"O Grande Silêncio" - O Filme






O Grande Silêncio

Laurence Freeman OSB
Fevereiro de 2007
Tradução: Roldano Giuntoli


Pode ter sido devido à repentina mudança para a lentidão do filme, ou ao jantar que imprudentemente aproveitei antes de assistí-lo, mas, senti sono durante toda a primeira meia hora do filme O Grande Silêncio, a apresentação, com três horas de duração, da vida na solidão Cartuxa de La Grande Chartreuse. Assim como outros milhares de pessoas que afluíram para assistí-lo na Europa, fazendo dele um prodígio cinematográfico e, um sucesso bizarro, fui atraído por muitos convites e comentários, para ver por mim mesmo, o porque de um filme sem enredo, nem mesmo um filme sobre migração de pássaros ou de pinguins, mas, sobre os mais enclausurados monges Cristãos, poderia ter tocado tão profundamente uma cultura tão atraída por sensações como a nossa.

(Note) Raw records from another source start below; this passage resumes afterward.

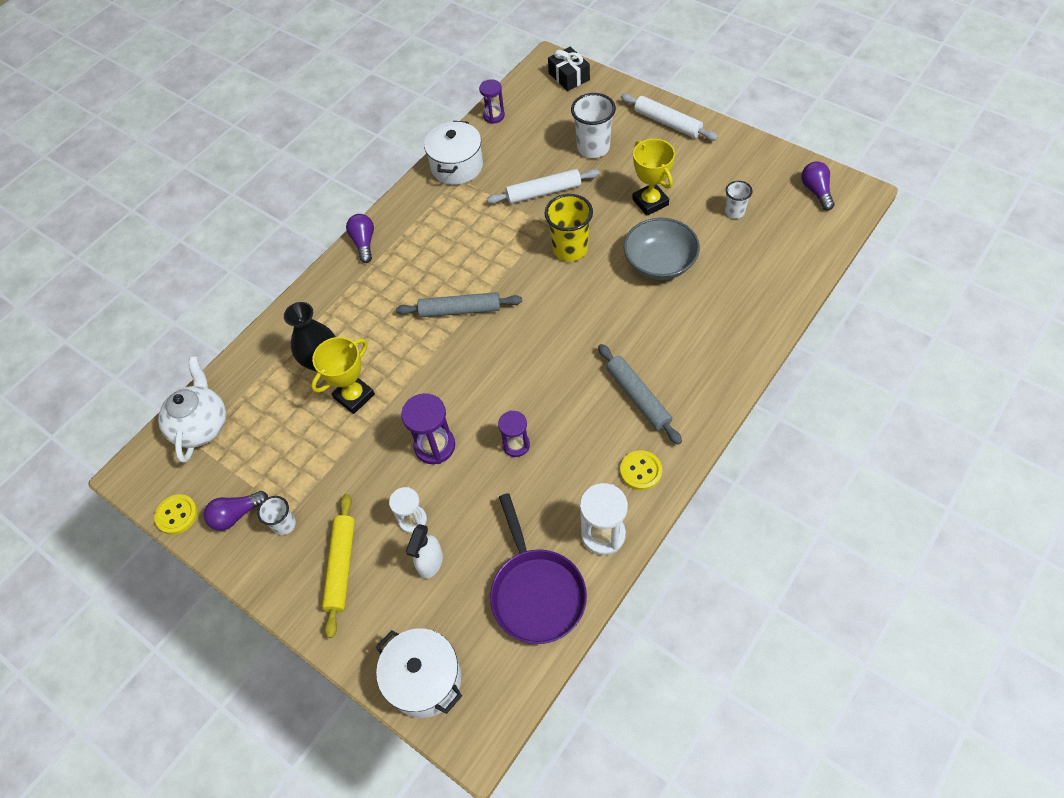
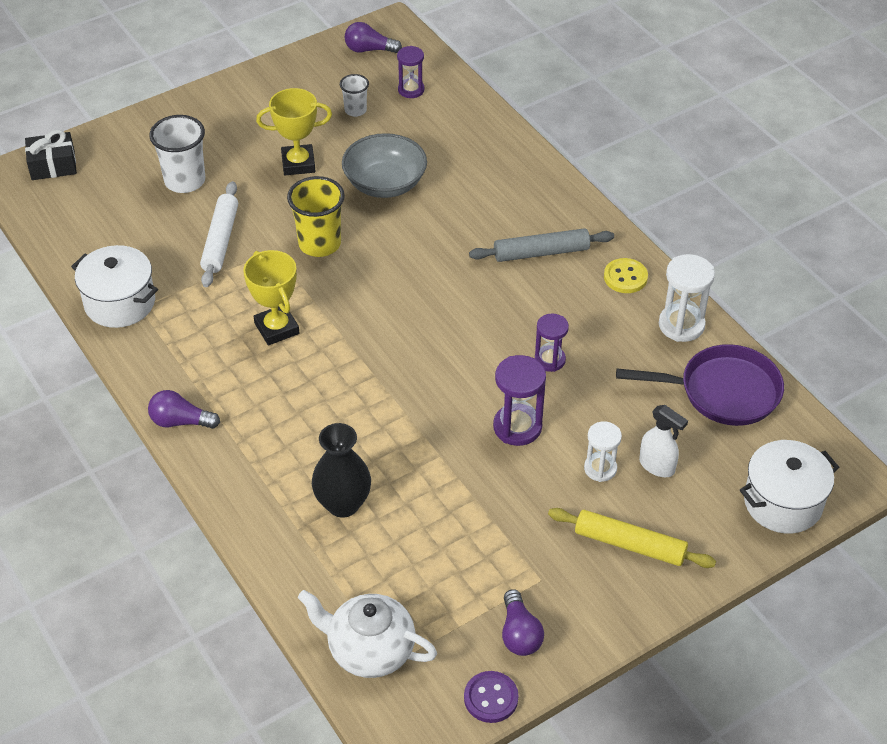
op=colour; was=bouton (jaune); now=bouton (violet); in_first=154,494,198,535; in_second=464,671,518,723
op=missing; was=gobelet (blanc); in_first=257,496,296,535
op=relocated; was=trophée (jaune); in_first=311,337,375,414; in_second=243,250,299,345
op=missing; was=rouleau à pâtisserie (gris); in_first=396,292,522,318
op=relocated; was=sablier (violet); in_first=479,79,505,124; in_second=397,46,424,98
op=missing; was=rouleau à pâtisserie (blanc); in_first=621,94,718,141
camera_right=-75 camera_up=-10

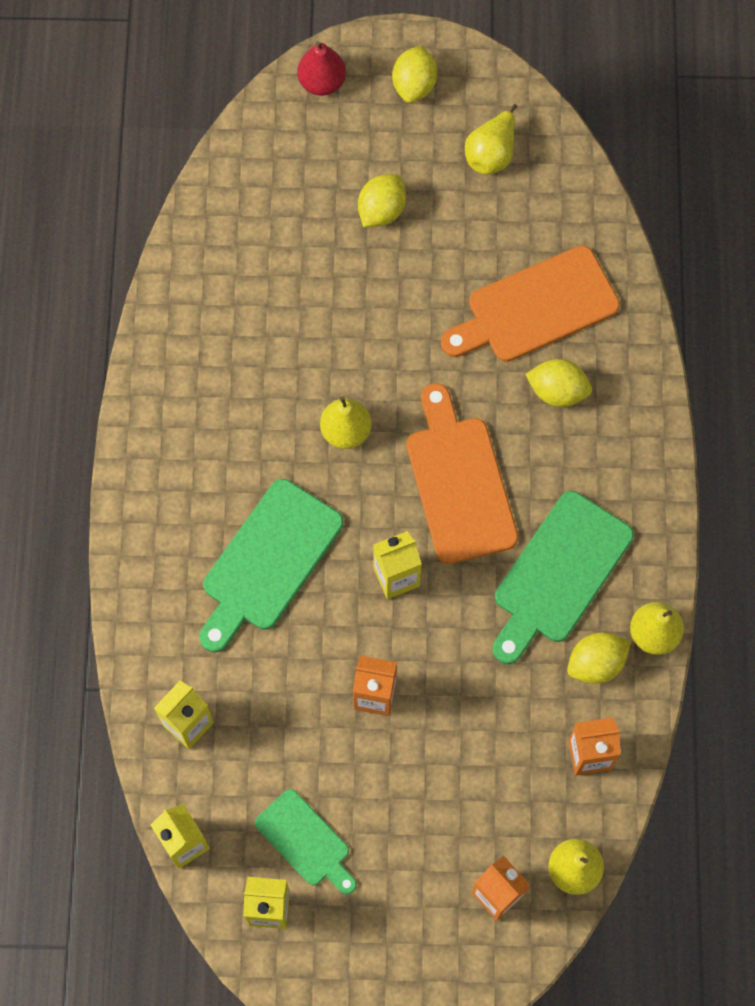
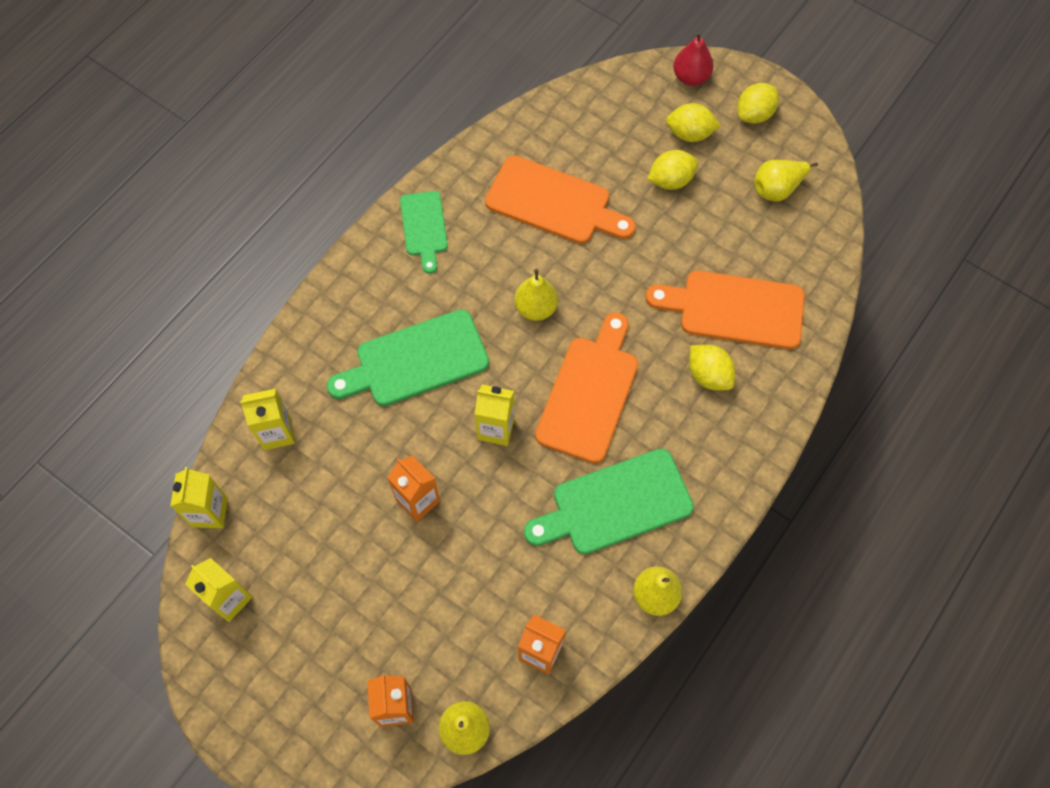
op=relocated; was=planche à découper (vert); in_first=255,789,357,895; in_second=400,191,448,274
op=relocated; was=citron (jaune); in_first=567,633,631,684; in_second=666,103,721,142
op=appeared; now=planche à découper (orange); in_second=485,156,636,244
camera_right=35 camera_up=-5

O diretor do filme entrou em contato com o abade, para pedir-lhe a permissão de viver no mosteiro e filmar sua vida, dezessete anos antes de realizá-lo. Ele não recebeu propriamente uma recusa, mas, foi-lhe dito que eles não estavam prontos, ainda. Quinze anos depois o abade entrou em contato, para lhe dizer que agora eles estavam prontos. Não conheço o raciocínio do abade, porém, admirei seu senso de oportunidade, pois a comunidade estava realmente pronta para dar testemunho, com notável inocência, acerca do mistério da vida contemplativa e do enigma do caminho vivido nos mosteiros.

A câmera se encontra na solidão da austera cela de um jovem monge, assistindo mas, de algum modo, sem se intrometer em seus ciclos de orações, as sessões de quinze minutos de joelhos e em pé, sua leitura, sua alimentação seriamente concentrada. Como um espectador, você é levado a sentir a estranha intimidade da mais elevada midia de nossa era, o voyeurismo deste olho que reduz tudo a objetos, a irmandade bigbrother de sua habilidade em tornar atraente o mundano. O filme se movimenta tão lentamente quanto a vida de seus protagonistas e, não se esforça mais do que os mesmos para justificar sua existência. Não há estrelas. Não há dramas. Não há crises vocacionais. Nenhum lamento por caminho que se deixou de tomar. É difícil dizer se há ou não alguma pincelada de romantismo. O que omite, parece não ter existência, não ser escondido. E, o que se revela é um cintilante vazio.

O único momento pouco à vontade do filme é o de um período de recreação comunitária formal, mas, pergunte a qualquer noviço e, ele lhe dirá que estes podem ser os mais difíceis de todos os momentos monásticos. As brincadeiras e escorregadas na neve durante a excursão da comunidade, parecem verdadeiramente pueris, filmadas a uma distância discreta, o que faz com que a solidão de sua vida nos pareça ainda mais cósmica, como se fora a plantação de uma humanidade escolhida numa nave espacial que se dirige a um novo planeta. A intervalos generosos, há retratos animados de monges que observam as lentes silenciosamente, com uma estranha despreocupação. Os rostos são jovens e ávidos, velhos e cansados, inteligentes e, um pouco estúpidos. Não há julgamentos ou favoritismos. Eles são como é a vida. Ao final do filme, um monge velho e cego nos diz como sua perda de visão o ajudou a ver melhor a Deus.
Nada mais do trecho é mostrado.